[sanderol]

So far I've come to the expression for energie

<E> : (c1²H₁₁ + c2²H11 + 2c1c2H12) / c1² + c2² + 2c1c2S12

Now derivatives towards c1 and c2 yields:

<E>2c1 + <E>2c2S12 = 2c1H11 + 2c2H12

<E>2c2 + <E>2c1S12 = 2c2H11 + 2c1H12

So far so good.

But now these 2 equations are rewritten into a determinant which yields:

| H11-<E>      H12 - <E>|
|H12 - <E>     H11 - <E>|    =0

I dont have any idea how they get this, so this is my first question

Then the determinant is solved to <E> which yields:

<Eb> = (H11+H12)/(1+S12)

and

<Ea> = (H11-H12)/(1-S12)

Which are the bonding and antibonding orbitals (but I have no idea how they do this, so this is my second question)
Can someone please give me a hand in this. Thanks in advance.

[JoopLenthe]

Like... this is first year Quantum Basic Chemistry... you should be able to figure this one out by heart and intuition

[sanderol]

...

[Hunt]

<E>2c1 + <E>2c2S12 = 2c1H11 + 2c2H12

<E>2c2 + <E>2c1S12 = 2c2H11 + 2c1H12

So far so good.

But now these 2 equations are rewritten into a determinant which yields:

| H11-<E>      H12 - <E>|
|H12 - <E>     H11 - <E>|    =0

You are solving a system of 2 eq's and 2 unknowns , C1 and C2. However the system is homogenous i.e. of the form :

a C1 + b C2 = 0
c C1 + d C2 = 0

Such a system has either the trivial soln C1=C2=0 which is physically meaningless, or a set of infinite solns which requires the determinant to be zero , which is what you choose in this case. If u dont know what a determinant is , then you should review the basics of elementary linear algebra.
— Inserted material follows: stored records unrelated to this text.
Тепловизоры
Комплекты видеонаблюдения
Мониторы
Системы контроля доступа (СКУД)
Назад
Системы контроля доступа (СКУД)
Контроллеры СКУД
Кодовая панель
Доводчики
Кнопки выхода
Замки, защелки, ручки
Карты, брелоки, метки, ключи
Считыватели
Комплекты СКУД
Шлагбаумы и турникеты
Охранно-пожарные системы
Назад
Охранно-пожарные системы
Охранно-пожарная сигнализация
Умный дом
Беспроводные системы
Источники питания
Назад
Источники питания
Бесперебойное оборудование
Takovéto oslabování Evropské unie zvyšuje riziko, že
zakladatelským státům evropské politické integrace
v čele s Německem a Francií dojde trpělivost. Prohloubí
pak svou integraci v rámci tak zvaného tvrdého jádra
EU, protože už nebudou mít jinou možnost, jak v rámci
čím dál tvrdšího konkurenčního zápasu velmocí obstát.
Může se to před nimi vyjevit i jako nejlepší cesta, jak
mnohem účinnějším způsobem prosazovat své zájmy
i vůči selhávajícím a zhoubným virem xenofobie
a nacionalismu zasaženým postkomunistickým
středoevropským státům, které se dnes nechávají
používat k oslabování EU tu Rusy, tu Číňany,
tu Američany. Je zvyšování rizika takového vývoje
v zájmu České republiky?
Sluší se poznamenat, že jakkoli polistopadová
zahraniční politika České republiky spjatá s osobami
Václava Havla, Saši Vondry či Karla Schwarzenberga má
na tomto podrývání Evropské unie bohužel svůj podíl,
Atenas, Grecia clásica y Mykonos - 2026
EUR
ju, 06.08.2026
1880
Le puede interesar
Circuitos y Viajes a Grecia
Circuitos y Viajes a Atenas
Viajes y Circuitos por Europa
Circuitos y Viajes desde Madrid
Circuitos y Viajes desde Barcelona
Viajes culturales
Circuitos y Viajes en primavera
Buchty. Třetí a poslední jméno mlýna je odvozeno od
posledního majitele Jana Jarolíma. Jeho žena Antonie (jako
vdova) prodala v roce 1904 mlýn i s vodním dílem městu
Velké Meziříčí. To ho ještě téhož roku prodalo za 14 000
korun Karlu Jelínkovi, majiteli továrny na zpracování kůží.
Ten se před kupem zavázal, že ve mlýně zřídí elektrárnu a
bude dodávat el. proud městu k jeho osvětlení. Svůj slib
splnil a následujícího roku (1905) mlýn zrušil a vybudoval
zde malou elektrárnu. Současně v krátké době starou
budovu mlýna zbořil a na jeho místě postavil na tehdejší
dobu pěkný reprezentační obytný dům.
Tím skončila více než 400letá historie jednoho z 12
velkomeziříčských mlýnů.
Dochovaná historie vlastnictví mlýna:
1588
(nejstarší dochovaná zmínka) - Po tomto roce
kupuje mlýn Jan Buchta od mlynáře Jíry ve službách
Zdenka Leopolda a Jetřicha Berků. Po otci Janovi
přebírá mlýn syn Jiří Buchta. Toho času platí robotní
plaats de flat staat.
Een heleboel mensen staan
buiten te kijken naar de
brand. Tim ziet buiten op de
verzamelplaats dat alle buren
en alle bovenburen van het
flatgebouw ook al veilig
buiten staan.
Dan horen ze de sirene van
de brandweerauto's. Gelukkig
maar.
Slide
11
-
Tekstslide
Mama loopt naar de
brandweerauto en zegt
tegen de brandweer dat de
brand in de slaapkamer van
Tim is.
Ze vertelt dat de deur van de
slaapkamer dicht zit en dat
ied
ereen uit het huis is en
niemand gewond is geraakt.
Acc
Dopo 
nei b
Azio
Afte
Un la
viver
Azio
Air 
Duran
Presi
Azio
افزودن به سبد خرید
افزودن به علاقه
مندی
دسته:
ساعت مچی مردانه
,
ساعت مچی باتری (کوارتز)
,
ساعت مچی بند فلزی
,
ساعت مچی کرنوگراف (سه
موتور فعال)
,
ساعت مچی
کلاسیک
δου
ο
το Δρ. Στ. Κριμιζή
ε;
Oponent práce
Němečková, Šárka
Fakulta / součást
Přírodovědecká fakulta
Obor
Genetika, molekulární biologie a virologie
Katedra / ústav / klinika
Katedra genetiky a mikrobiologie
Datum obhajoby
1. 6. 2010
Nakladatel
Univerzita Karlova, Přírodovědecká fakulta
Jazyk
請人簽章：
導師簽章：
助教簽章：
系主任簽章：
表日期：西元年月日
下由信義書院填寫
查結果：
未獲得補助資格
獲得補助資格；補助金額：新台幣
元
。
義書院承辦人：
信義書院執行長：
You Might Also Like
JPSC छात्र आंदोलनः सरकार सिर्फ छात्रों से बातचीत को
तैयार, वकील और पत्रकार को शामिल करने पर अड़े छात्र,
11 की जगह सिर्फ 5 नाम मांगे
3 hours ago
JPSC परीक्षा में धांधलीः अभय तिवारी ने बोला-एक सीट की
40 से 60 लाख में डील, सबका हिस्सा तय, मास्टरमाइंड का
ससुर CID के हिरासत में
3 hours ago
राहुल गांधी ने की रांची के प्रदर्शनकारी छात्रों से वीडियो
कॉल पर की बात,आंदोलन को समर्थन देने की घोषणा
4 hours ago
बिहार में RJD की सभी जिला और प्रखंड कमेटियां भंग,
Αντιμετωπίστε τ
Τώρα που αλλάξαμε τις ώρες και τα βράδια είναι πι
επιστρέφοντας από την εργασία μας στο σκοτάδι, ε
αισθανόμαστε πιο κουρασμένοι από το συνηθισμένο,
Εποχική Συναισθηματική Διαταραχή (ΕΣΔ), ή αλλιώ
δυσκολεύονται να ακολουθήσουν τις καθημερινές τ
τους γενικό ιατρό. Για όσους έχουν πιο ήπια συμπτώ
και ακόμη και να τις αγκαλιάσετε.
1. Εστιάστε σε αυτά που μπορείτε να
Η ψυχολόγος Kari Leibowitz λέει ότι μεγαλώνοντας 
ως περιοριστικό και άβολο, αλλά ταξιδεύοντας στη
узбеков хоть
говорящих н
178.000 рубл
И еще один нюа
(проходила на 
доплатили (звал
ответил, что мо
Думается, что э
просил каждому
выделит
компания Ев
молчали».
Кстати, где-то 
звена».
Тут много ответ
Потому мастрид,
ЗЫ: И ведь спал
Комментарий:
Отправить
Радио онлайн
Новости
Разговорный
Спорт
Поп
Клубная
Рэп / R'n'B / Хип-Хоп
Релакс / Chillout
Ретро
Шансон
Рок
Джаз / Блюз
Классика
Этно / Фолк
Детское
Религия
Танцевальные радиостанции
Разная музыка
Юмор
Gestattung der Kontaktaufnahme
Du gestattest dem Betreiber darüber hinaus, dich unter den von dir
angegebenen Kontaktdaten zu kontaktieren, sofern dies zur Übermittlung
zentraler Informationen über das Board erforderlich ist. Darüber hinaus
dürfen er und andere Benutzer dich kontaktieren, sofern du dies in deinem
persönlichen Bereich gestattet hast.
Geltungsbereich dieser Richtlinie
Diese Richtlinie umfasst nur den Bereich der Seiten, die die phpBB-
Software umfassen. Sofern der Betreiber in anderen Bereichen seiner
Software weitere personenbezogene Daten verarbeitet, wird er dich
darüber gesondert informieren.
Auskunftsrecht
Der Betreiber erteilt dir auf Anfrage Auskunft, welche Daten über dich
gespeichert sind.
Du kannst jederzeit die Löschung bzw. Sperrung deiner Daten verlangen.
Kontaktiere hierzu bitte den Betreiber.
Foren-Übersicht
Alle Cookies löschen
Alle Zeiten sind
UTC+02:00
Which are the bonding and antibonding orbitals (but I have no idea how they do this, so this is my second question)
Can someone please give me a hand in this. Thanks in advance.

The orbital with higher energy is the anti-bonding while the lower is bonding. How to actually determine that is not covered in basic quantum chem courses because you have to numerically compute the overlap and coulomb integrals but if u consider that H12 is usually less than zero while S12 > 0, then Eb < Ea.